La dernière obligation émise par le Ghana a battu un triste record. Le pays du président Nana Akufo-Addo a émis jeudi 22 août, sur le marché obligataire du pays, l’équivalent de 162,1 millions de Cedis (30 millions de dollars). Les obligations étaient négociées avec un rendement de 20,2% pour une maturité de 20 ans. En comparaison, les Etats de l’Union économique et monétaire lèvent de l’argent auprès du guichet de l’UMOA-Titres à des taux de 5 à 6% pour des maturités il est vrai situées entre 5 et 7 ans. Sur le marché obligataire de la BRVM, moins fréquenté que par le passé, les obligations émises par ces mêmes Etats évoluent entre 6 et 8% pour des maturités plus longues. C’est dire, toutes comparaisons étant égales par ailleurs, du faible niveau de confiance dont bénéficie la signature du Ghana dans son marché domestique comparé à la signature des 8 Etats de l’UEMOA (dont la Guinée Bissau) dans le marché financier régional.

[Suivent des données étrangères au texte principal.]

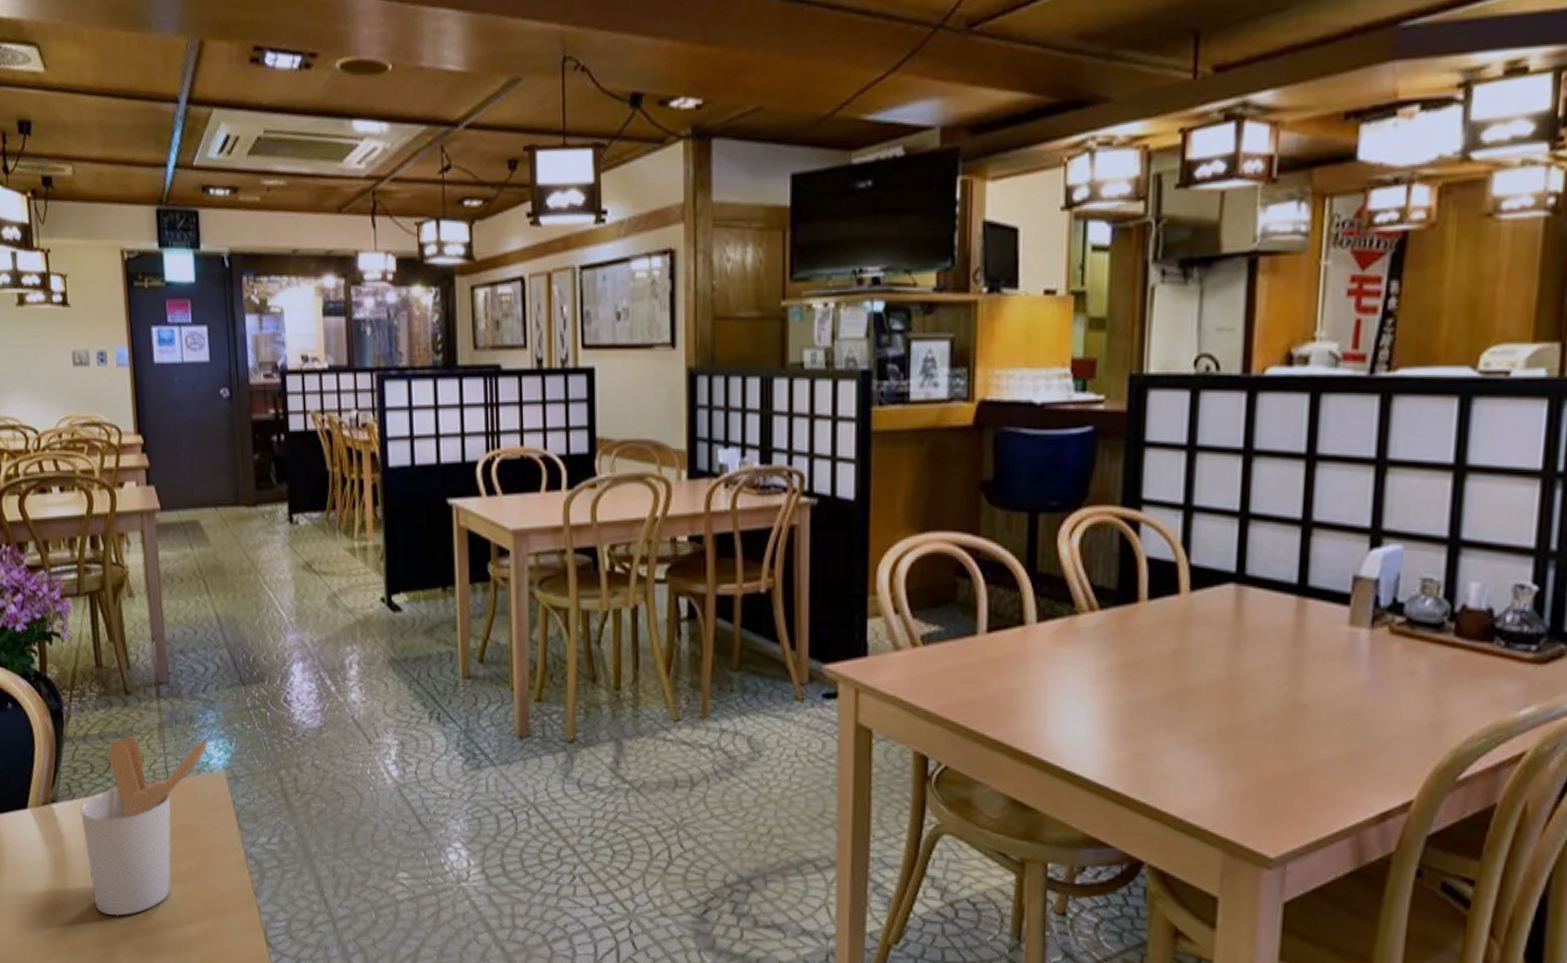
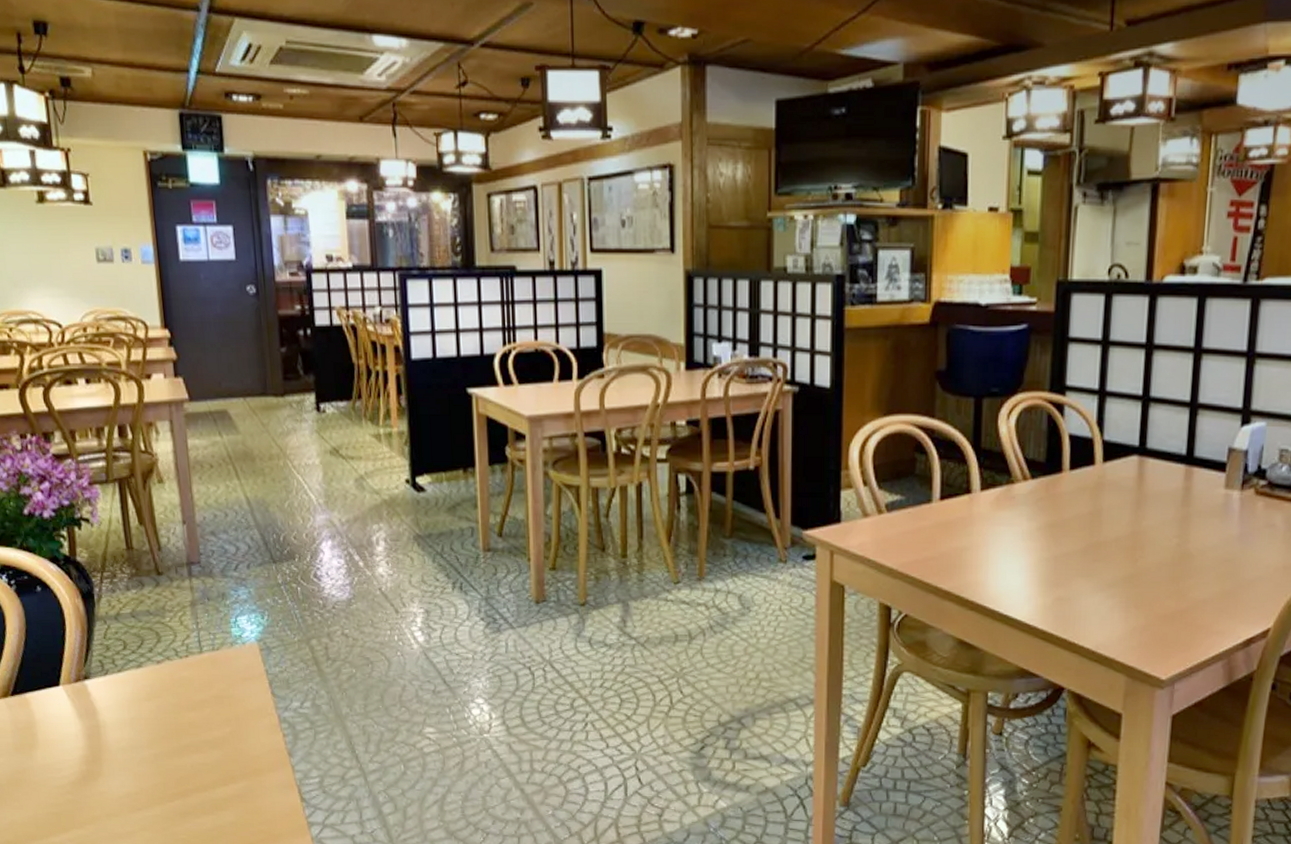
utensil holder: present [80,737,209,916] -> none [114,614,241,782]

Cette perte de confiance des investisseurs, véritable baromètre des politiques publiques du président Nana Akufo-Addo, s’apprécie clairement dans le résultat de l’emprunt du 22 août. Ainsi, le montant mobilisé a été loin des objectifs qui étaient de lever 450 millions de cedis. Même à un rendement de 20%, les détenteurs de capitaux jugent le niveau de rémunération assez faible pour conserver du “Ghana Bond” dans leurs portefeuilles. A l’arrivée, il manquait donc 36% (162,1 millions de cedis contre 450 millions de cédis) du montant projeté au départ. La crainte des investisseurs est alimentée en partie par le risque de change toujours aussi élevé sur le cédi.

Pour le responsable des finances à GCB Bank Ltd, Anthony Asare, cité par Bloomberg, “la maturité de cette obligation est trop longue pour le niveau de confiance des investisseurs dans l’économie du pays”.

Après la fin du programme quadriennal du Fonds monétaire international au Ghana en avril dernier , les autorités ont revu à la hausse leur prévision de déficit budgétaire. Ainsi , le déficit passe à 4,5% du PIB contre 4,2% lors du réexamen budgétaire à mi-parcours. Si l’on se fie aux statistiques de quelques indicateurs économiques du pays, l’inflation s’est accélérée pour atteindre 9,4% en juillet. Le cedi s’est déprécié face aux principales devises notamment le dollar. La monnaie locale a perdu 10% par rapport au billet vert. Ces signaux au rouge n’ont pas laissé indifférent le ministre de l’économie et des finances, Ken Ofori-Atta. L’argentier de l’Etat a averti: «ce mois-ci, le pays courait un risque élevé de surendettement ». En rappel, depuis la fin du programme du FMI , le Ghana a décidé de ne plus solliciter les crédits de l’institution de Breton Woods pour financer son budget.